Generating Operator Method

This method employs a set of operators to generate candidate execution trajectories from a known pre-failure state and observed pre-failure behavior [2]. The candidate generation operators are selected to represent effects of commonly occurring faults in the target. The set of trajectories (post-failure states) so generated is further pruned using a metric based on the distance between the candidate's behavior and the actually observed one.

An experimental evaluation of this method was carried out. The target was the call processing control program of a small telephone exchange. The program was specified in SDL. The exchange hardware and its telephones were simulated and the control program executed on a high-performance workstation. Four generation operators were used - signal insertion, deletion, modification and redirection. Faults typically found in these kinds of programs were then seeded into the control program.

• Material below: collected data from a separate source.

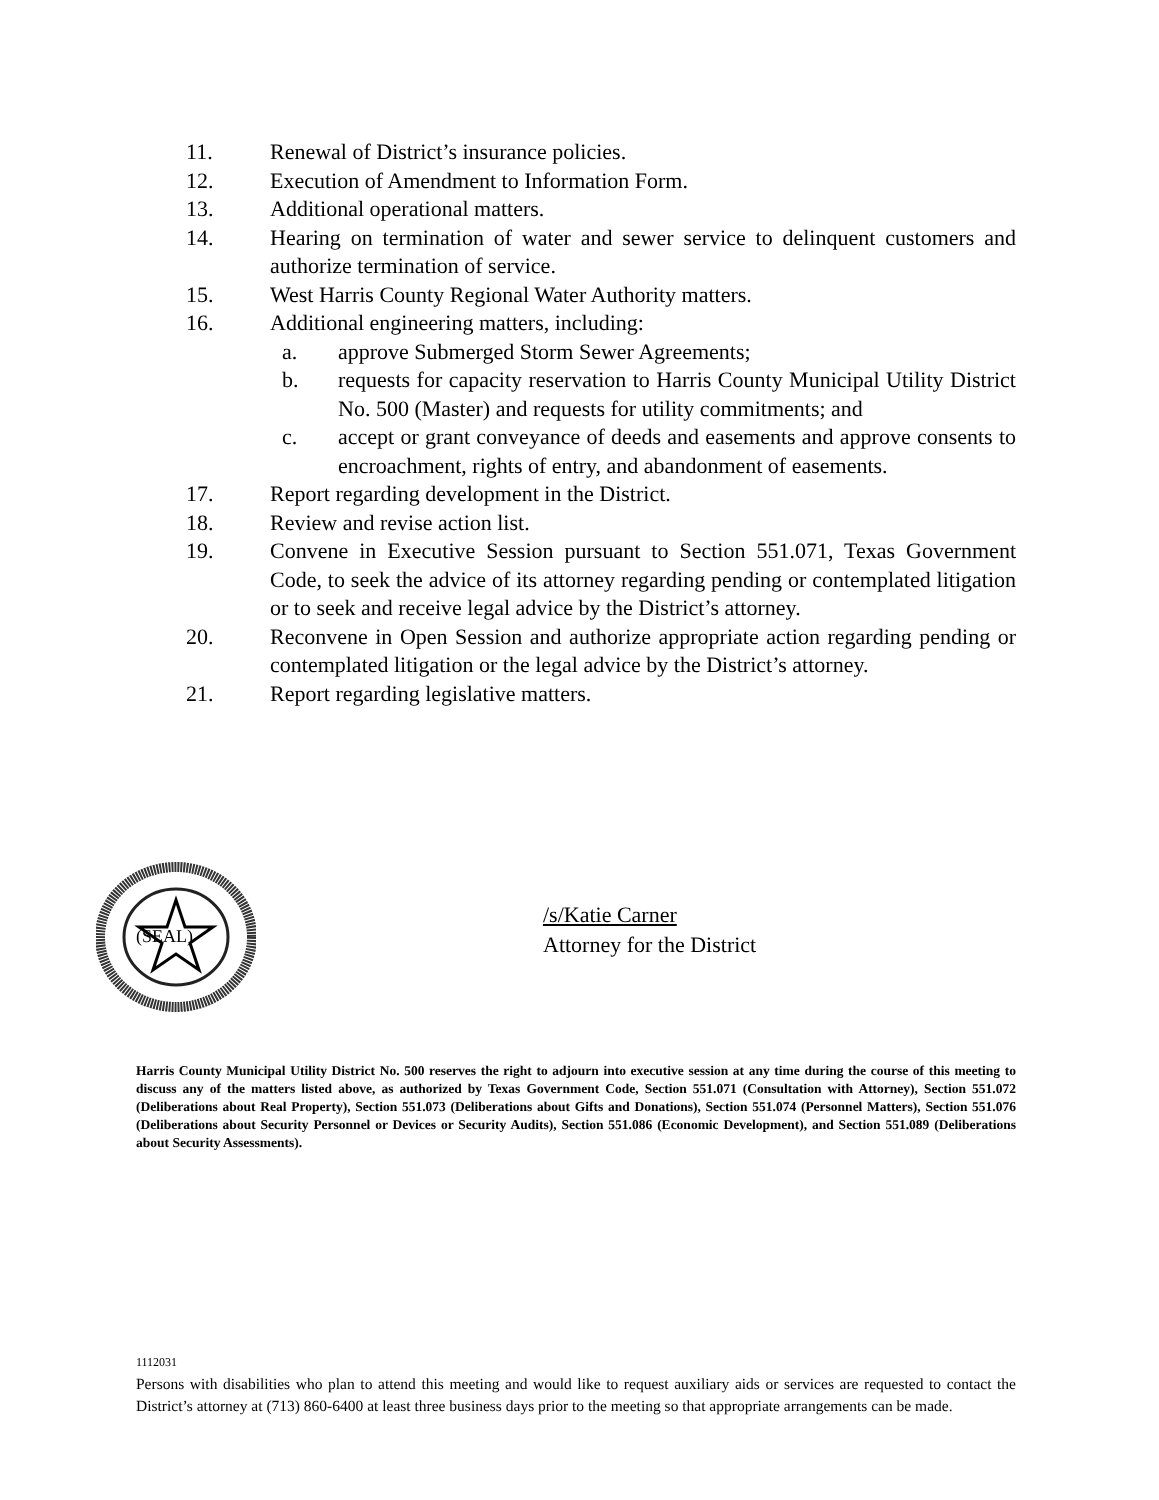11. Renewal of District’s insurance policies.
12. Execution of Amendment to Information Form.
13. Additional operational matters.
14. Hearing on termination of water and sewer service to delinquent customers and authorize termination of service.
15. West Harris County Regional Water Authority matters.
16. Additional engineering matters, including:
a. approve Submerged Storm Sewer Agreements;
b. requests for capacity reservation to Harris County Municipal Utility District No. 500 (Master) and requests for utility commitments; and
c. accept or grant conveyance of deeds and easements and approve consents to encroachment, rights of entry, and abandonment of easements.
17. Report regarding development in the District.
18. Review and revise action list.
19. Convene in Executive Session pursuant to Section 551.071, Texas Government Code, to seek the advice of its attorney regarding pending or contemplated litigation or to seek and receive legal advice by the District’s attorney.
20. Reconvene in Open Session and authorize appropriate action regarding pending or contemplated litigation or the legal advice by the District’s attorney.
21. Report regarding legislative matters.
(SEAL)
/s/Katie Carner
Attorney for the District
Harris County Municipal Utility District No. 500 reserves the right to adjourn into executive session at any time during the course of this meeting to discuss any of the matters listed above, as authorized by Texas Government Code, Section 551.071 (Consultation with Attorney), Section 551.072 (Deliberations about Real Property), Section 551.073 (Deliberations about Gifts and Donations), Section 551.074 (Personnel Matters), Section 551.076 (Deliberations about Security Personnel or Devices or Security Audits), Section 551.086 (Economic Development), and Section 551.089 (Deliberations about Security Assessments).
1112031
Persons with disabilities who plan to attend this meeting and would like to request auxiliary aids or services are requested to contact the District’s attorney at (713) 860-6400 at least three business days prior to the meeting so that appropriate arrangements can be made.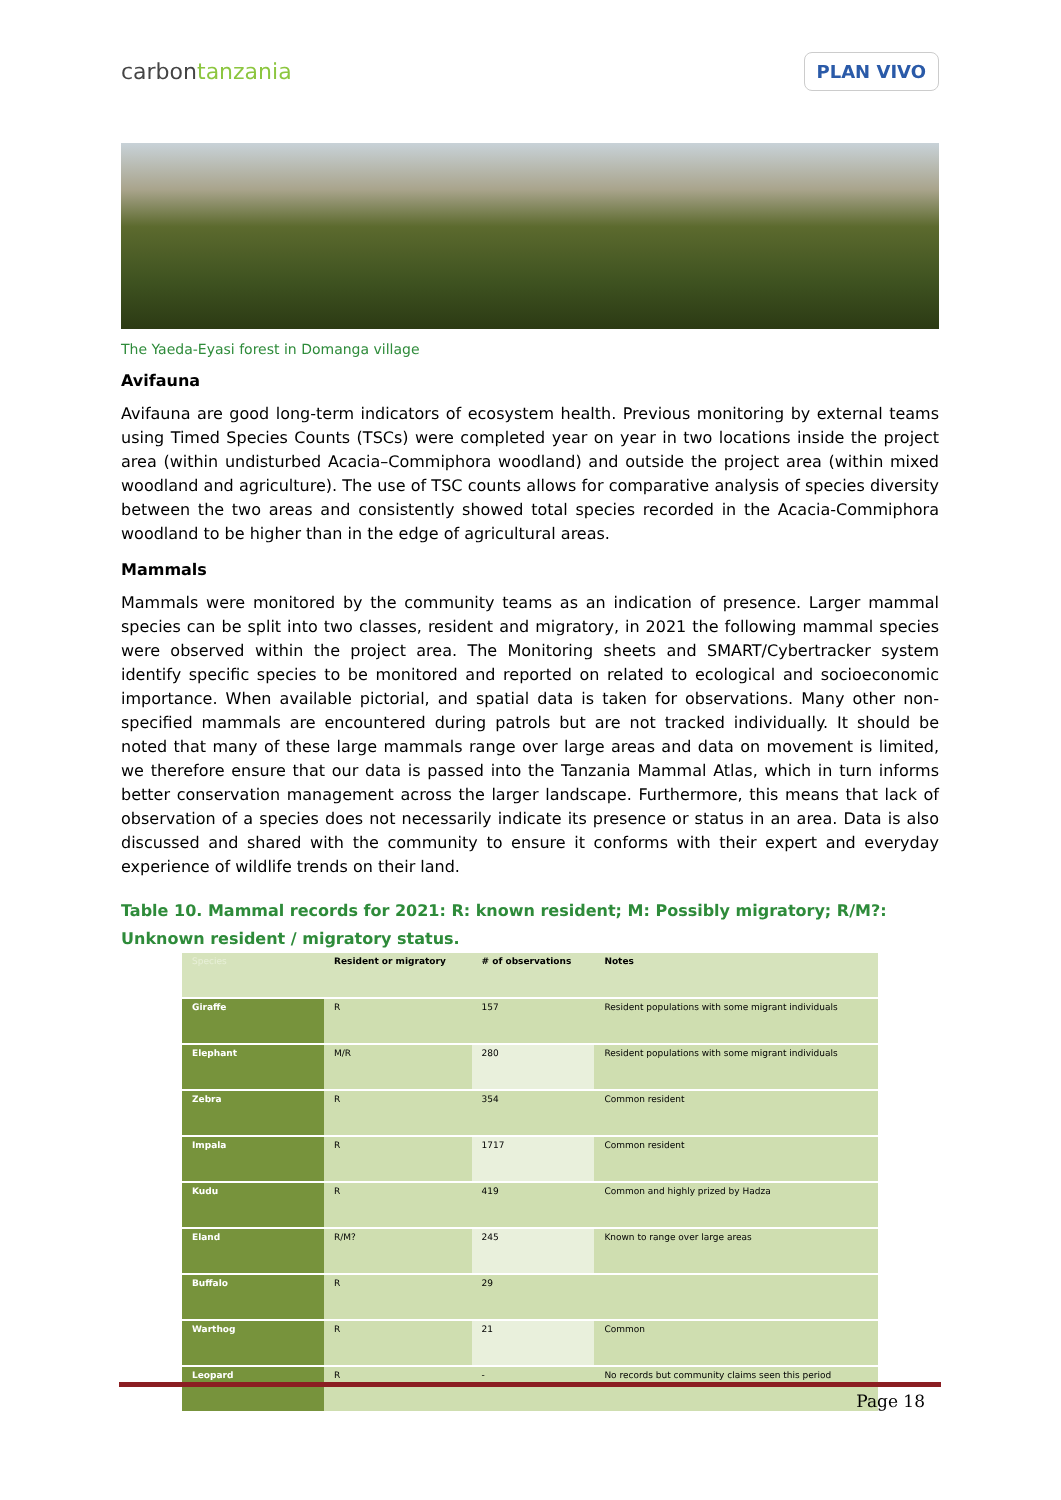carbontanzania
PLAN VIVO
The Yaeda-Eyasi forest in Domanga village
Avifauna
Avifauna are good long-term indicators of ecosystem health. Previous monitoring by external teams using Timed Species Counts (TSCs) were completed year on year in two locations inside the project area (within undisturbed Acacia–Commiphora woodland) and outside the project area (within mixed woodland and agriculture). The use of TSC counts allows for comparative analysis of species diversity between the two areas and consistently showed total species recorded in the Acacia-Commiphora woodland to be higher than in the edge of agricultural areas.
Mammals
Mammals were monitored by the community teams as an indication of presence. Larger mammal species can be split into two classes, resident and migratory, in 2021 the following mammal species were observed within the project area. The Monitoring sheets and SMART/Cybertracker system identify specific species to be monitored and reported on related to ecological and socioeconomic importance. When available pictorial, and spatial data is taken for observations. Many other non-specified mammals are encountered during patrols but are not tracked individually. It should be noted that many of these large mammals range over large areas and data on movement is limited, we therefore ensure that our data is passed into the Tanzania Mammal Atlas, which in turn informs better conservation management across the larger landscape. Furthermore, this means that lack of observation of a species does not necessarily indicate its presence or status in an area. Data is also discussed and shared with the community to ensure it conforms with their expert and everyday experience of wildlife trends on their land.
Table 10. Mammal records for 2021: R: known resident; M: Possibly migratory; R/M?: Unknown resident / migratory status.
| Species | Resident or migratory | # of observations | Notes |
| --- | --- | --- | --- |
| Giraffe | R | 157 | Resident populations with some migrant individuals |
| Elephant | M/R | 280 | Resident populations with some migrant individuals |
| Zebra | R | 354 | Common resident |
| Impala | R | 1717 | Common resident |
| Kudu | R | 419 | Common and highly prized by Hadza |
| Eland | R/M? | 245 | Known to range over large areas |
| Buffalo | R | 29 | |
| Warthog | R | 21 | Common |
| Leopard | R | - | No records but community claims seen this period |
Page 18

The results obtained are summarized in the table below. The table shows the number of spurious failure reports and the average number of candidate post failure states generated with one seeded fault. Seeded faults are categorized based on whether they resulted in corruption of interprocess communication (IPC), long duration timers (such as timing for the first digit), or variable values.

Class of Fault

Spurious Failures

Avg Candid States

A (IPC)

0

2.36

B (timer)

0-1

3.0

C (variable)

>2

2.71

State Hierarchy Method

The second method employs an abstract model of external behavior of the target, in addition to its specification model [3]. In the abstract model, states of specification processes are grouped into superstates which exhibit some external commonality (for example, the telephone call states could be grouped into call setup, conversation, call takedown and idle superstate). When a failure is detected at a SAP, the supervision of the SAP continues at the abstract level only. All or a subset of superstates become the candidate post-failure superstates. During post-failure supervision, superstates whose external behavior does not match the observed one are terminated. If an external output/input is observed at a SAP whose presence uniquely identifies the SAP state, the supervision of the SAP resumes with the full specification model. While supervising at the abstract level, the failure detection capability at the access point is reduced.

This method was experimentally evaluated on the testbed described above. The target was again the call processing control program of the small exchange. The abstract model contained only two superstates for processes that specify the external behavior at telephones, idle and active. The latter became the candidate post-failure superstate for a phones which experienced failure. To speed up evaluation, the effects of faults in the target were modeled by directly inserting failures into traces of external behavior collected on a well-debugged version of the target. The supervisor only processed the seeded traces.

The results obtained are summarized in the table below. The table shows the percentage of experimental runs in which the supervisor was unable to resynchronize with the target and the number of spurious failure reports generated after the seeded failure, for one and two seeded failures (SF), and several levels of randomly generated telephone traffic (cppph = calls per phone per hour).
 

Load [cppph]

Resync Failures [%]

Spurious Failure Reports

SF=1

SF=2

SF=1

SF=2

4

0 %

2 %

0.65

0.62

8

12 %

16 %

0.74

0.69

12

6 %

26%

0.71

1.0

Summary

Overall, initial evaluations suggest that the first method reported fewer spurious failures, generated more candidate post-failure states, and had higher computational requirements. The second method was simpler, needed less computational power, but generated somewhat more spurious failure reports.

References

  1. T.Savor and R.E.Seviora: Towards Hierarchical Software Supervision", IEEE Computer, Vol 31, No 8, pp. 68-74, August 1998.
  2. R.Kovacevic: "A Resynchronization Scheme for Belief-Based Real-Time Software Supervision", 156 pp., Bell Canada Software Reliability Laboratory, University of Waterloo, 1996.
  3. C.Moffett: "State Abstracted Resynchronization", 114 pp., Bell Canada Software Reliability Laboratory, University of Waterloo, Technical Report, 1998.